Then he brought one to his side, whose flesh he had inclosed in her place. Then Jehovah God built the substance of the other, which he took for the man, even a woman: and he brought her to the man.'

Before we proceed, we entreat the reader to pause, and reflect on what is involved in this assertion of Mr. Bellamy's,-nothing less arrogant, in fact, than, that all who have translated the passage before, whether Jews or Christians, have completely mistaken a plain historical passage, and that he is the first person who has discovered its true sense. Nor is this all. The fact of woman having been formed from the side of man has been universally received as matter of belief by Jewish rabbis and by Christian fathers, by all, in short, who have admitted the divine authority of the book of Genesis. But it must have been entirely on the declaration of this passage that such a belief was ever formed. The universality, therefore, of the belief affords the fullest proof of the universal agreement which has prevailed respecting its sense.

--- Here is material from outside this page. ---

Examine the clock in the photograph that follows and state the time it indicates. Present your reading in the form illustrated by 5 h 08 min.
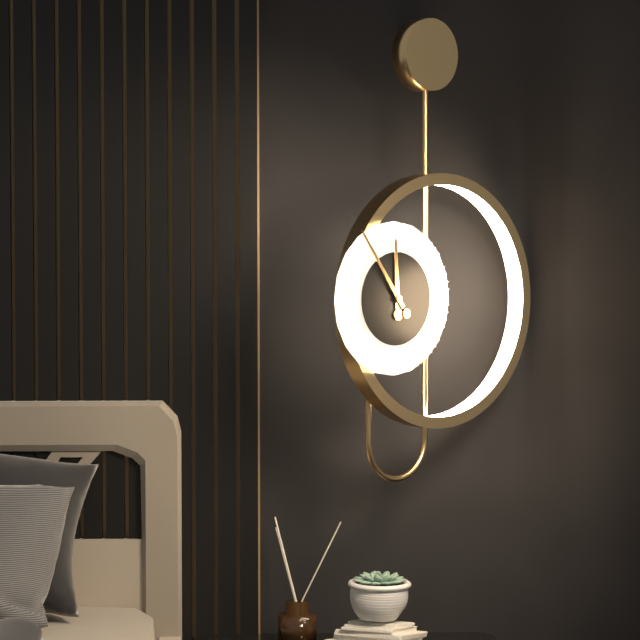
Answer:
11 h 54 min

In order, however, to shew more fully that all who have had the best advantages for interpretation have agreed as to the meaning of this passage, we think it worth while to produce the rendering of it from the oldest versions. The Septuagint has Ἔλαβε μίαν τῶν πλευρῶν ἀυτὲ καὶ ἀνεπλήρωσε σάρκα ἀντ ̓ ἀυτῆς, καὶ ἠκοδόμησεν πλευρὰν ἣν ἔλαβεν ἀπὸ τῆ Αδὰμ εἰς γυναῖκα. The Targum of Onkelos gives it, literally, according to the Latin words which follow.*. Et tulit unam de costis ejus, et replevit carne locum ejus et ædificavit costam quam tulerat de Adam in mulierem.'t The Hebræo-Samaritan, Cepit unam de costis posuitque carnem pro eâ ædificavit autem costam quam sumpsit ex Adamo, in mulierem. The Syriac-Sumpsit unam e costis ejus, et applicavit carnem loco ejus, et condidit costam quam sumpserat ex Adamo in mulierem. The Arabic-Extraxit unam costarum ejus, et obturavit locum ejus carne, et fabricavit costam quam acceperat (here ex Adamo is omitted) in mulierem. The Latin Vulgate

* We here quote from Walton's Polyglott bible.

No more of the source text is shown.